The XANES spectra exhibit different trends with increasing Al₂O₃ content. The aluminum and silicon K-edges do not seem to show any visible changes as a function of Al content. Spectra recorded on the Ti K-edge show, however, a distinct variation of the spectral features (pre-edge peak P, peak A and peak B) as a function of increasing Al content, suggesting a change in local geometry around the Ti absorber (Fig. 3.6-13). With increasing Al₂O₃ content, peak P increases in intensity and shifts to lower energy, peak A decreases in intensity with a minimum at Al₂O₃ = 0.75% and then increases again slightly, peak B clearly shifts toward higher energy (+ 5 eV). As demonstrated in our previous work, the pre-edge peak intensity is correlated with titanium coordination number in glasses.
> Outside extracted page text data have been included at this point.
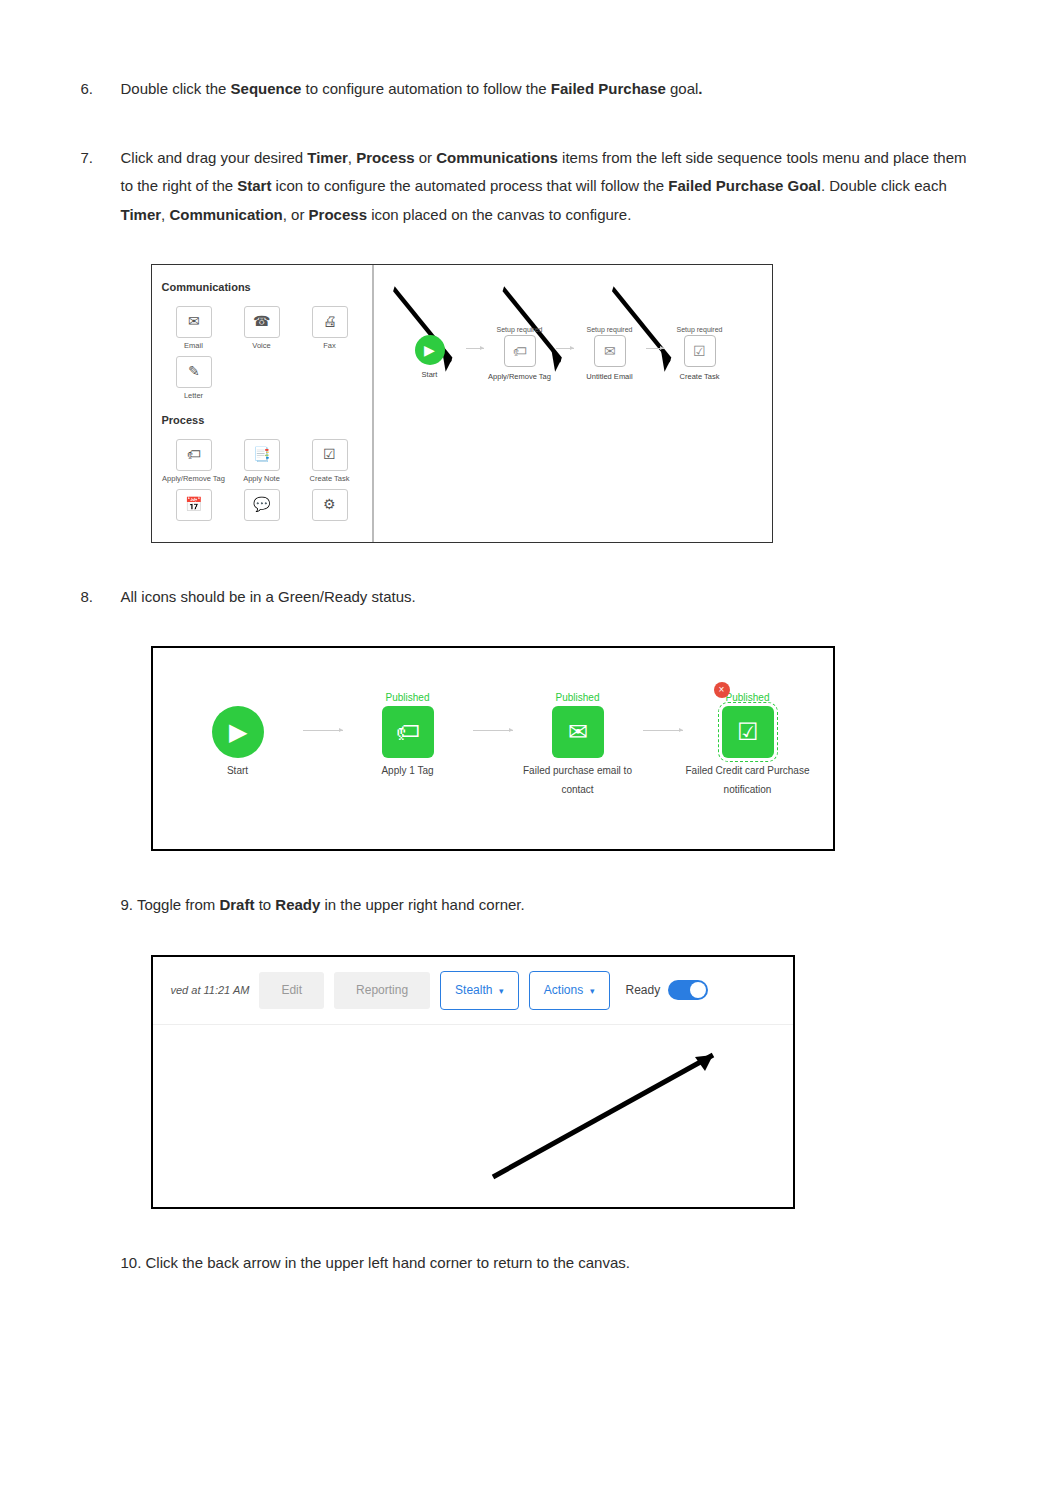Double click the Sequence to configure automation to follow the Failed Purchase goal.
Click and drag your desired Timer, Process or Communications items from the left side sequence tools menu and place them to the right of the Start icon to configure the automated process that will follow the Failed Purchase Goal. Double click each Timer, Communication, or Process icon placed on the canvas to configure.
Communications
✉
Email
☎
Voice
🖨
Fax
✎
Letter
Process
🏷
Apply/Remove Tag
📑
Apply Note
☑
Create Task
📅
💬
⚙
▶
Start
Setup required
🏷
Apply/Remove Tag
Setup required
✉
Untitled Email
Setup required
☑
Create Task
All icons should be in a Green/Ready status.
▶
Start
Published
🏷
Apply 1 Tag
Published
✉
Failed purchase email to contact
×
Published
☑
Failed Credit card Purchase notification
9. Toggle from Draft to Ready in the upper right hand corner.
ved at 11:21 AM Edit Reporting Stealth ▾ Actions ▾ Ready
10. Click the back arrow in the upper left hand corner to return to the canvas.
Variations of XANES features as a function of aluminum content can be interpreted therefore to suggest a variation of polyhedral geometry around titanium. To infer the average coordination number of titanium on our glasses we applied the correlation curve between the peak intensity and coordination number as calculated in our previous studies. From this analysis, we calculated that the average CN increases from the Al-free tetrasilicate composition up to 0.75 mol p.f.u. whereas further addition of Al₂O₃, up to 1.25 mol p.f.u., decreases the average CN. These results can be interpreted as to indicate a competition between different titanate complexes in 4-, 5-, and 6-coordination as a function of chemical composition in the system.
 

Fig. 3.6-13: Experimental XANES spectra of Ti K-edge in K2O-Al2O3-TiO2-SiO2 glasses varying in Al2O3 content.

We performed 1 atm density measurements on the same samples in order to detect any correlations between physical properties and structure in these systems. These results are shown in Fig. 3.6-14. The density decreases for the peralkaline composition and reaches a minimum for the composition where Al₂O₃/K₂O=1 and then increases again for peraluminous samples. Several possible explanations can be envisaged to interpret both the XANES and density data. The density minimum could result from the combined effects of aluminum substitution for potassium together with an increase in the stabilization of five-coordinated Ti polyhedra. XANES simulations utilizing one-electron multiple scattering (MS) theory to simulate the local Ti environment in a glass as well as additional measurements to investigate the effect of different cations in the structure will be carried out in the near future.
 

Fig. 3.6-14: Densities of K2O-Al2O3-TiO2-SiO2 glasses and their variation as a function of Al2O3 content.